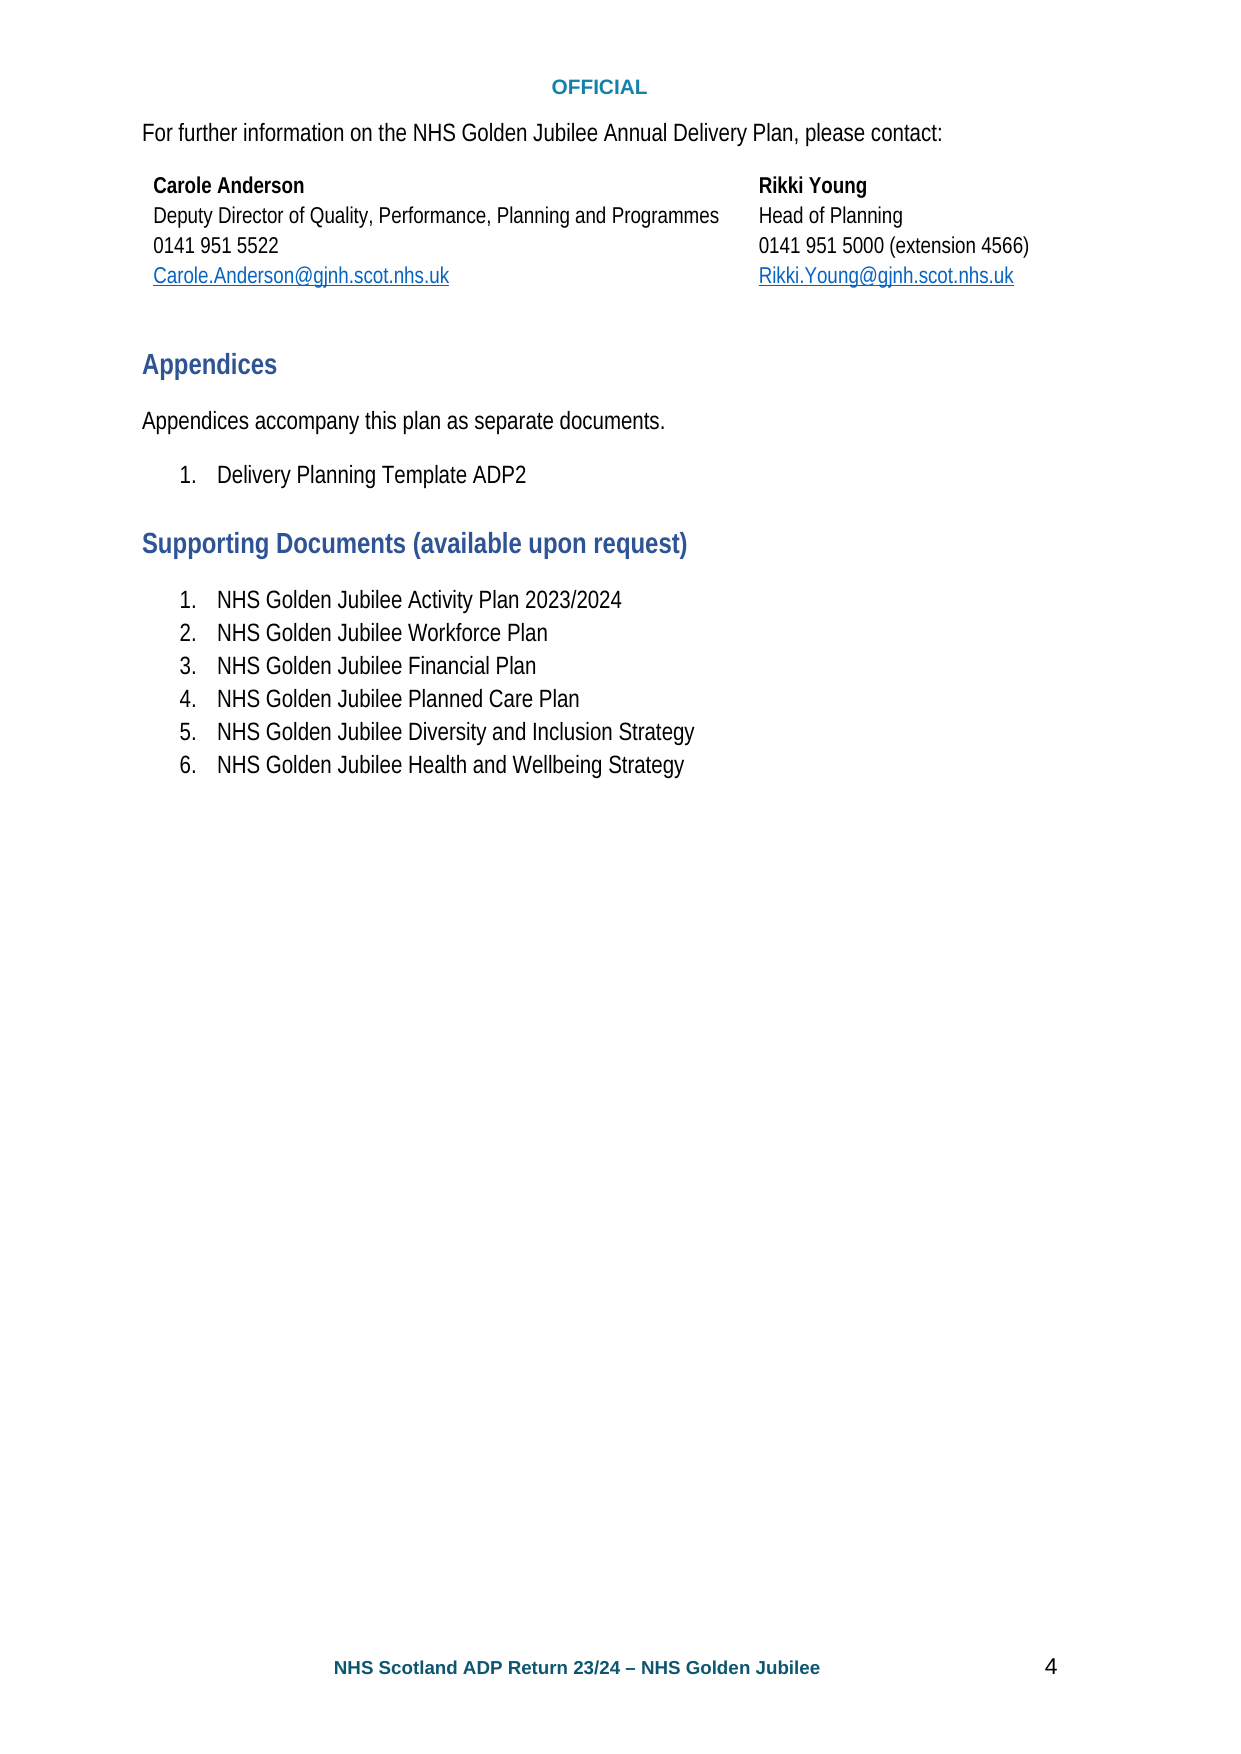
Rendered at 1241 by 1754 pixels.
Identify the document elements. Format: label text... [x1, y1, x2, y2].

text Appendices [142, 347, 1057, 380]
text Supporting Documents (available upon request) [142, 526, 1057, 559]
list NHS Golden Jubilee Workforce Plan [179, 618, 1057, 647]
list NHS Golden Jubilee Health and Wellbeing Strategy [179, 749, 1057, 778]
list NHS Golden Jubilee Planned Care Plan [179, 684, 1057, 712]
text Appendices accompany this plan as separate documents. [142, 406, 1057, 435]
list NHS Golden Jubilee Activity Plan 2023/2024 [179, 585, 1057, 614]
text For further information on the NHS Golden Jubilee Annual Delivery Plan, please contact: [142, 118, 1057, 147]
list Delivery Planning Template ADP2 [179, 460, 1057, 488]
list NHS Golden Jubilee Diversity and Inclusion Strategy [179, 717, 1057, 745]
list NHS Golden Jubilee Financial Plan [179, 651, 1057, 679]
table_header Carole Anderson Deputy Director of Quality, Performance, Planning and Programmes 0141 951 5522 Carole.Anderson@gjnh.scot.nhs.uk [142, 172, 747, 293]
table_header Rikki Young Head of Planning 0141 951 5000 (extension 4566) Rikki.Young@gjnh.scot.nhs.uk [747, 172, 1057, 293]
***
Through to the final line, copy the material above exactly and skip the images.

Rendered at 1241 by 1754 pixels.
Identify the document elements. Format: label text... [x1, y1, x2, y2].

text Appendices [142, 347, 1057, 380]
text Supporting Documents (available upon request) [142, 526, 1057, 559]
list NHS Golden Jubilee Workforce Plan [179, 618, 1057, 647]
list NHS Golden Jubilee Health and Wellbeing Strategy [179, 749, 1057, 778]
list NHS Golden Jubilee Planned Care Plan [179, 684, 1057, 712]
text Appendices accompany this plan as separate documents. [142, 406, 1057, 435]
list NHS Golden Jubilee Activity Plan 2023/2024 [179, 585, 1057, 614]
text For further information on the NHS Golden Jubilee Annual Delivery Plan, please contact: [142, 118, 1057, 147]
list Delivery Planning Template ADP2 [179, 460, 1057, 488]
list NHS Golden Jubilee Diversity and Inclusion Strategy [179, 717, 1057, 745]
list NHS Golden Jubilee Financial Plan [179, 651, 1057, 679]
table_header Carole Anderson Deputy Director of Quality, Performance, Planning and Programmes 0141 951 5522 Carole.Anderson@gjnh.scot.nhs.uk [142, 172, 747, 293]
table_header Rikki Young Head of Planning 0141 951 5000 (extension 4566) Rikki.Young@gjnh.scot.nhs.uk [747, 172, 1057, 293]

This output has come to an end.